Given data:
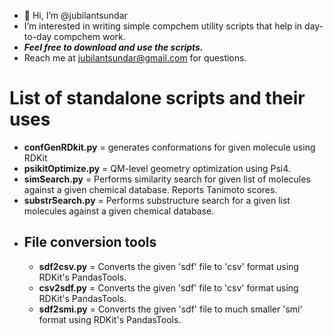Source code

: - 👋 Hi, I’m @jubilantsundar
- I’m interested in writing simple compchem utility scripts that help in day-to-day compchem work.
- ***Feel free to download and use the scripts.***
- Reach me at jubilantsundar@gmail.com for questions.

# List of standalone scripts and their uses
 - **confGenRDkit.py** = generates conformations for given molecule using RDKit
 - **psikitOptimize.py** = QM-level geometry optimization using Psi4.
 - **simSearch.py** = Performs similarity search for given list of molecules against a given chemical database. Reports Tanimoto scores.
 - **substrSearch.py** = Performs substructure search for a given list molecules against a given chemical database.
 - ## File conversion tools
   - **sdf2csv.py** = Converts the given 'sdf' file to 'csv' format using RDKit's PandasTools.
   - **csv2sdf.py** = Converts the given 'sdf' file to 'csv' format using RDKit's PandasTools.
   - **sdf2smi.py** = Converts the given 'sdf' file to much smaller 'smi' format using RDKit's PandasTools.

<!---
jubilantsundar/jubilantsundar is a ✨ special ✨ repository because its `README.md` (this file) appears on your GitHub profile.
You can click the Preview link to take a look at your changes.
--->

Assignment: Would you print the rows verbatim from the very beginning up to and including the line with "- **sdf2smi.py** = Converts", leaving out the pictures?

Written response:
Source code

: - 👋 Hi, I’m @jubilantsundar
- I’m interested in writing simple compchem utility scripts that help in day-to-day compchem work.
- ***Feel free to download and use the scripts.***
- Reach me at jubilantsundar@gmail.com for questions.

# List of standalone scripts and their uses
 - **confGenRDkit.py** = generates conformations for given molecule using RDKit
 - **psikitOptimize.py** = QM-level geometry optimization using Psi4.
 - **simSearch.py** = Performs similarity search for given list of molecules against a given chemical database. Reports Tanimoto scores.
 - **substrSearch.py** = Performs substructure search for a given list molecules against a given chemical database.
 - ## File conversion tools
   - **sdf2csv.py** = Converts the given 'sdf' file to 'csv' format using RDKit's PandasTools.
   - **csv2sdf.py** = Converts the given 'sdf' file to 'csv' format using RDKit's PandasTools.
   - **sdf2smi.py** = Converts the given 'sdf' file to much smaller 'smi' format using RDKit's PandasTools.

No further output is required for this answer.